Koroma stressed his government’s strong focus on the private sector. “It is this belief in the centrality of the private sector in our economic transformation that brought billions of dollars’ worth of investment to Sierra Leone before Ebola struck,” he said.

According to the UN Conference on Trade and Development, net foreign direct investment into Sierra Leone totalled US$2 billion between 2010 and 2014, up from $402 million in the previous five years. President Koroma attributed this steep increase in investment to “political stability and sound macroeconomic fundamentals”. He added: “These opportunities still exist, and this private sector friendliness still exists.”
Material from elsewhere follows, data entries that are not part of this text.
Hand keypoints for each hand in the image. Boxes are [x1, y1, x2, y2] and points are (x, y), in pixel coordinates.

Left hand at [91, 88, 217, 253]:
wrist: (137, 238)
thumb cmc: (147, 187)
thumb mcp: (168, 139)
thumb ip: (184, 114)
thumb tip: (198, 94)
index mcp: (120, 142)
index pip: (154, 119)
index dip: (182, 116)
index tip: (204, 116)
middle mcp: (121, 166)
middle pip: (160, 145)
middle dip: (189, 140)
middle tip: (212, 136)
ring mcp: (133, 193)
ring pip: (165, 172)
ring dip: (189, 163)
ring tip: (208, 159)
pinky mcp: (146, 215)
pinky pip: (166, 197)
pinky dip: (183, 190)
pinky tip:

Coming from the business sector, President Koroma said: “I do understand and fully appreciate the workings and challenges of the private sector more than any other president our country has had; and I have always lent the authority of my office to create the environment for businesses to thrive.”

President Koroma assured investors: “Sierra Leone offers a gateway for private businesses to either invest alone or in public-private partnerships in priority areas such as electrification, ports, airports and toll road concessions, highways, subways and railways, mass social housing, water treatment plants and irrigation as well as information and communication technologies.”

The UK’s Minister for Africa, James Duddridge, hoped that the Forum would be a pushing point that would help Sierra Leone to move its economy forward. He announced that the UK Government was committed to supporting Sierra Leone’s recovery. “We have pledged over £240 million (€309 million) over the next two years to support the President’s plans for recovery,” Duddridge said. “It’s not about aid. It’s about business and there are huge areas for private sector involvement,” he emphasised, encouraging British companies to look towards the West African country.

Analysts consider Sierra Leone a haven of investment opportunities due to its rich mineral deposits, huge potential in renewable energy, in particular solar and hydro-electric, its strategic shipping location on the Atlantic seaboard of West Africa, with one of the largest natural harbours in the world, as well as its millions of hectares of forests and fertile agricultural land and abundant fish stocks.